:: DATA
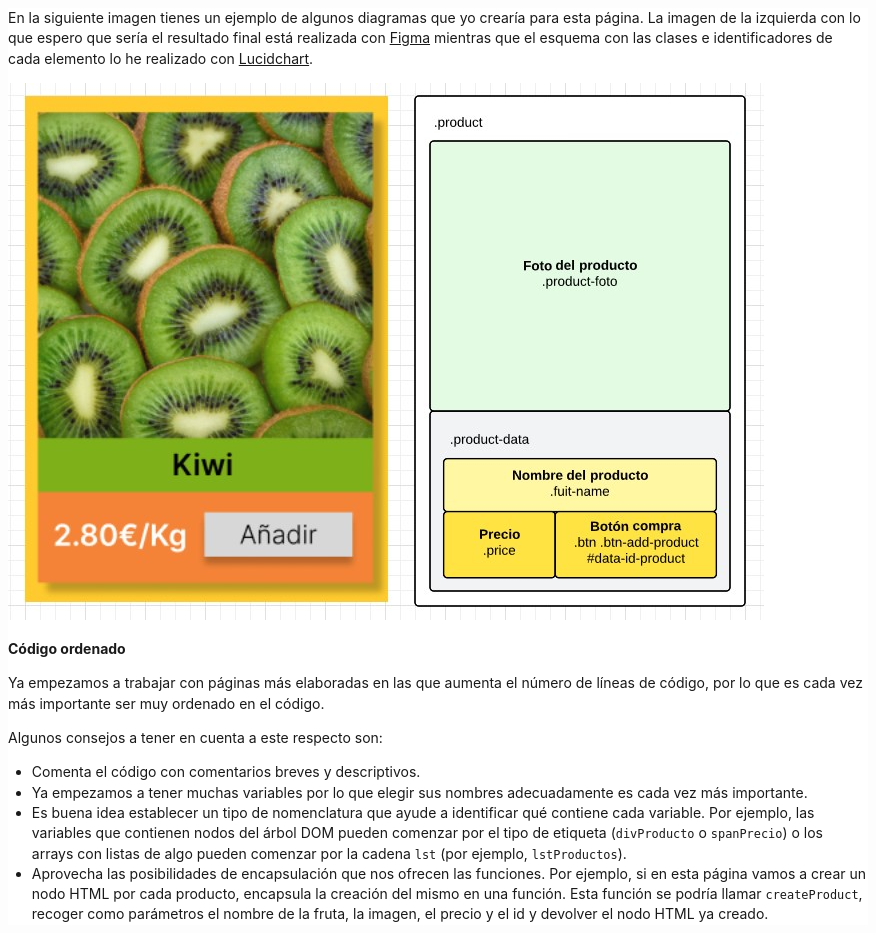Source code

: En la siguiente imagen tienes un ejemplo de algunos diagramas que yo crearía para esta página. La imagen de la izquierda con lo que espero que sería el resultado final está realizada con [Figma](https://www.figma.com) mientras que el esquema con las clases e identificadores de cada elemento lo he realizado con [Lucidchart](https://www.lucidchart.com).

![Diagrama de producto](../assets/pr0414/detalle_producto.jpg)

**Código ordenado**

Ya empezamos a trabajar con páginas más elaboradas en las que aumenta el número de líneas de código, por lo que es cada vez más importante ser muy ordenado en el código.

Algunos consejos a tener en cuenta a este respecto son:

- Comenta el código con comentarios breves y descriptivos. 
- Ya empezamos a tener muchas variables por lo que elegir sus nombres adecuadamente es cada vez más importante.
- Es buena idea establecer un tipo de nomenclatura que ayude a identificar qué contiene cada variable. Por ejemplo, las variables que contienen nodos del árbol DOM pueden comenzar por el tipo de etiqueta (`divProducto` o `spanPrecio`) o los arrays con listas de algo pueden comenzar por la cadena `lst` (por ejemplo, `lstProductos`).
- Aprovecha las posibilidades de encapsulación que nos ofrecen las funciones. Por ejemplo, si en esta página vamos a crear un nodo HTML por cada producto, encapsula la creación del mismo en una función. Esta función se podría llamar `createProduct`, recoger como parámetros el nombre de la fruta, la imagen, el precio y el id y devolver el nodo HTML ya creado.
::::
◆ PROBLEM
Every record above must be repeated exactly, with the pictures dropped.

◆ ANSWER
Source code

: En la siguiente imagen tienes un ejemplo de algunos diagramas que yo crearía para esta página. La imagen de la izquierda con lo que espero que sería el resultado final está realizada con [Figma](https://www.figma.com) mientras que el esquema con las clases e identificadores de cada elemento lo he realizado con [Lucidchart](https://www.lucidchart.com).

![Diagrama de producto](../assets/pr0414/detalle_producto.jpg)

**Código ordenado**

Ya empezamos a trabajar con páginas más elaboradas en las que aumenta el número de líneas de código, por lo que es cada vez más importante ser muy ordenado en el código.

Algunos consejos a tener en cuenta a este respecto son:

- Comenta el código con comentarios breves y descriptivos. 
- Ya empezamos a tener muchas variables por lo que elegir sus nombres adecuadamente es cada vez más importante.
- Es buena idea establecer un tipo de nomenclatura que ayude a identificar qué contiene cada variable. Por ejemplo, las variables que contienen nodos del árbol DOM pueden comenzar por el tipo de etiqueta (`divProducto` o `spanPrecio`) o los arrays con listas de algo pueden comenzar por la cadena `lst` (por ejemplo, `lstProductos`).
- Aprovecha las posibilidades de encapsulación que nos ofrecen las funciones. Por ejemplo, si en esta página vamos a crear un nodo HTML por cada producto, encapsula la creación del mismo en una función. Esta función se podría llamar `createProduct`, recoger como parámetros el nombre de la fruta, la imagen, el precio y el id y devolver el nodo HTML ya creado.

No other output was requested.